CA19-9 RIA
Technology | IRMA / CB |
Kit size | 100 Tests |
Sample material | serum, plasma |
Sample preparation | no |
Sample volume | 100 µl |
Standard range | 15 – 240 U/ml |
Incubation | 180 min, 180 min at 37°C / RT |
Measuring system | I-125 <23.7kBq/ml |
Sensitivity | 0.9 U/ml |
Special remarks:
The DEMEDITEC CA 19-9 RIA, an in vitro diagnostic test for the quantitative measurement of the CA 19‑9 tumor associated antigen, in human serum or plasma, is indicated for the serial measurement of CA 19-9 to aid in the management of patients diagnosed with cancers of the exocrine pancreas. The test is useful as an aid in:
Monitoring of disease status in those patients having confirmed pancreatic cancer who have levels of serum or plasma CA 19-9 above the cutoff, at the time of diagnosis.
CA 19-9 values must be interpreted in conjunction with all other available clinical and laboratory data before a medical decision is determined.
CA 19-9 assay levels are defined by using the 1116NS19-9 antibody to measure reactive determinants on a high molecular weight glycoprotein in serum or plasma.

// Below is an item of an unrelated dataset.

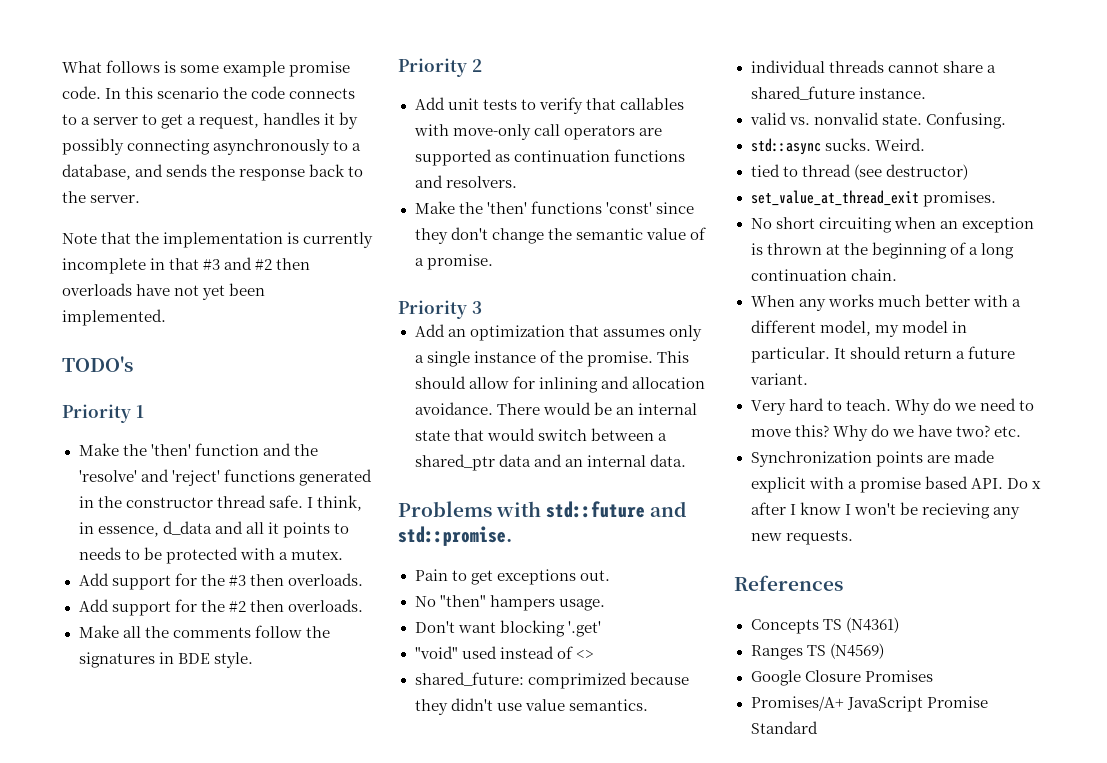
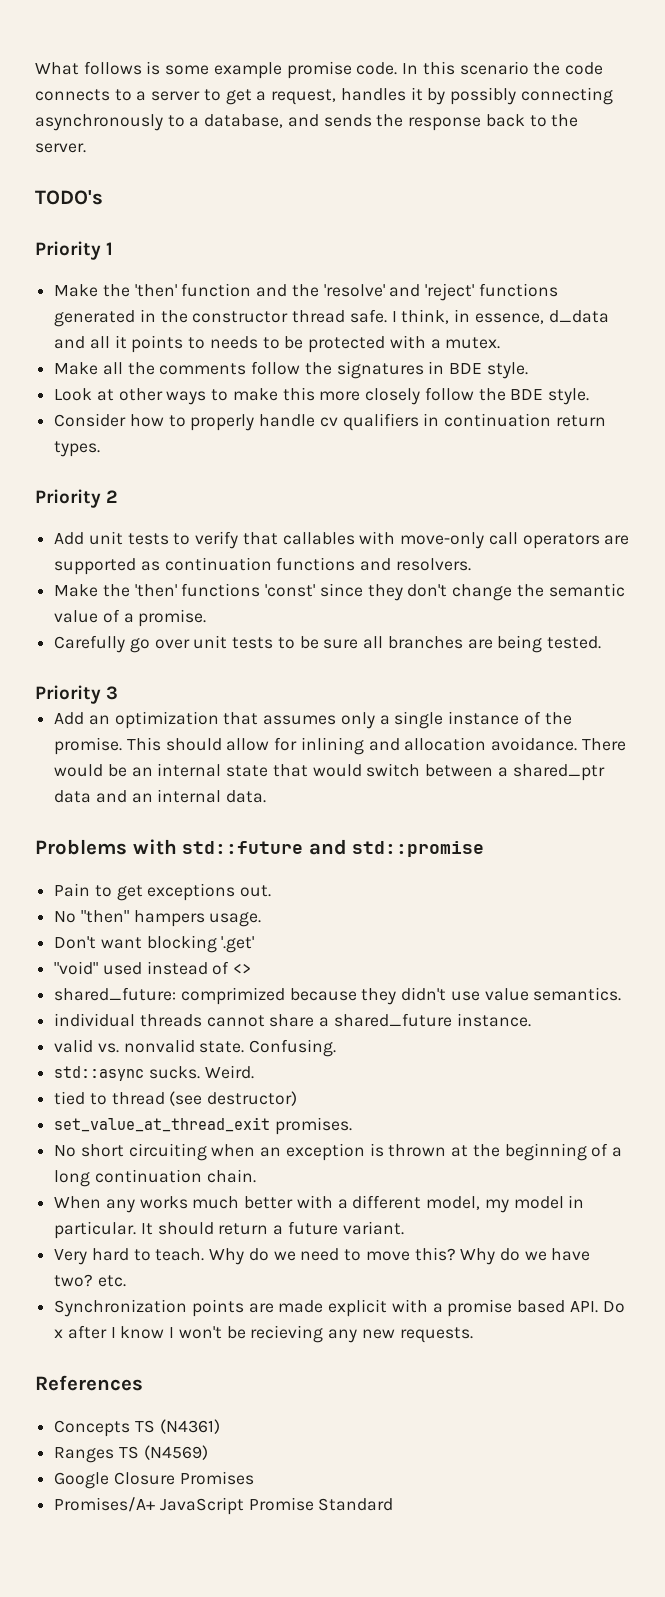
[62,232,374,248] [62,257,311,274] [62,283,266,300] [62,309,166,326] // Note that the implementation is currently incomplete in that #3 and #2 then overloads have not yet been implemented. -> (86, 148) none
[78,573,363,590] [78,599,363,616] // Add support for the #3 then overloads. // Add support for the #2 then overloads. -> (501, 343) none
(253, 660) none -> [54,387,589,405] [54,413,606,431] [54,441,101,457] // Look at other ways to make this more closely follow the BDE style. // Consider how to properly handle cv qualifiers in continuation return types.
(493, 262) none -> [54,635,601,653] // Carefully go over unit tests to be sure all branches are being tested.
[398,526,512,546] std::promise. -> [352,841,485,857] std::promise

Initial clinical studies now confirmed world-wide, indicate that CA 19-9 assay levels are frequently elevated in the serum of patients with cancers of the pancreato-biliary system (PBS) (i.e. pancreas, gallbladder, biliary tract). In addition, elevated levels of CA 19-9 have been observed in other malignancies such as lung cancer, other gastrointestinal cancers and in some nonmalignant disorders.
Patients known to be genotypically negative for the Lewis blood group antigen will be unable to produce the CA 19-9 antigen even in the presence of malignant tissue. Phenotyping for the presence of the Lewis antigen may be insufficient to detect true Lewis antigen negative individuals. Even patients who are genotype positive for the Lewis antigen may produce varying levels of CA 19-9 based on gene dosage effect.